Under-occupancy Charge Debate
Full Debate: Read Full DebateBaroness Sherlock
Main Page: Baroness Sherlock (Labour - Life peer)Department Debates - View all Baroness Sherlock's debates with the Department for Work and Pensions
(8 years, 10 months ago)
Lords ChamberMy Lords, I thank the Minister for repeating that Answer from the other place. The Court of Appeal ruled against the Government on two bedroom tax cases: one from a victim of rape who had had a panic room installed by the police, and the other from the Rutherford family, who care for their severely disabled grandson. In both cases, the court ruled that the bedroom tax was illegal and discriminatory. However, any relief for the families was short-lived because, astonishingly, Ministers have decided to appeal to the Supreme Court. References to the fact that families may receive the temporary discretionary housing payments from a pot being stretched in ever more directions are nothing but a fig leaf.
I would like to ask the Minister a couple of questions. First, can he confirm that 280 victims of domestic abuse have had a panic room installed under the sanctuary scheme and are affected by the bedroom tax? On the same point, is it true that exempting domestic abuse victims would cost the Government only £200,000 a year? Can he tell the House whether, in the wake of this judgment, the Government will consider withdrawing their appeal and instead taking the right decision of exempting severely disabled children and their families and victims of domestic abuse from the bedroom tax, in which the people of Britain have now completely lost confidence?

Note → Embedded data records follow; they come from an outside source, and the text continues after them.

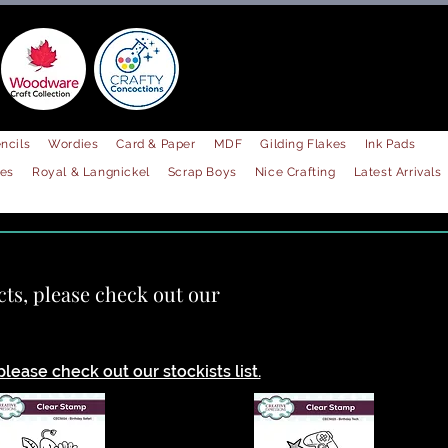
ncils
Wordies
Card & Paper
MDF
Gilding Flakes
Ink Pads
les
Royal & Langnickel
Scrap Boys
Nice Crafting
Latest Arrivals
!
cts, please check out our
lease check out our stockists list.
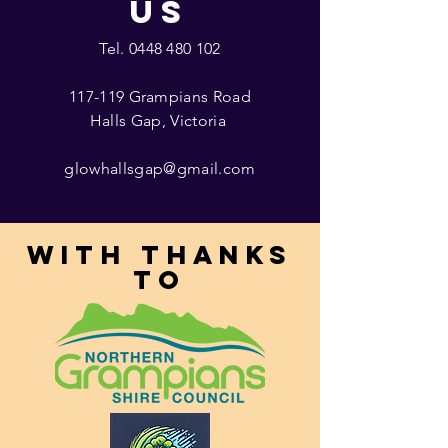
US
Tel.
0448 480 102
117-119 Grampians Road
Halls Gap, Victoria
glowhallsgap@gmail.com
With thanks
to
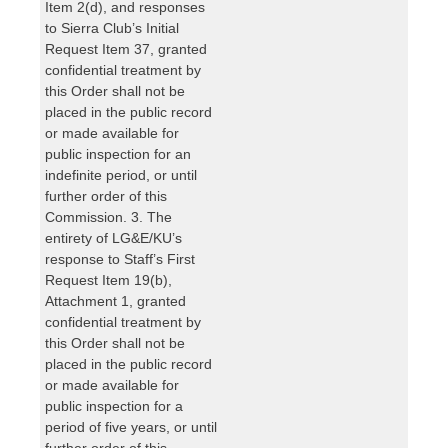
Item 2(d), and responses
to Sierra Club’s Initial
Request Item 37, granted
confidential treatment by
this Order shall not be
placed in the public record
or made available for
public inspection for an
indefinite period, or until
further order of this
Commission. 3. The
entirety of LG&E/KU’s
response to Staff’s First
Request Item 19(b),
Attachment 1, granted
confidential treatment by
this Order shall not be
placed in the public record
or made available for
public inspection for a
period of five years, or until
further order of this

I do not have the figures to which the noble Baroness referred, so I will have to check the figures we have and write to her on that.
Effectively, with this appeal we are joining these two cases to a number of others for the Supreme Court to look at the whole thing in one context. It is, essentially, about whether the discretionary housing payment system is appropriate for handling these particular hard cases, which the High Court has, in practice, accepted as the right way to ameliorate those cases, up to now.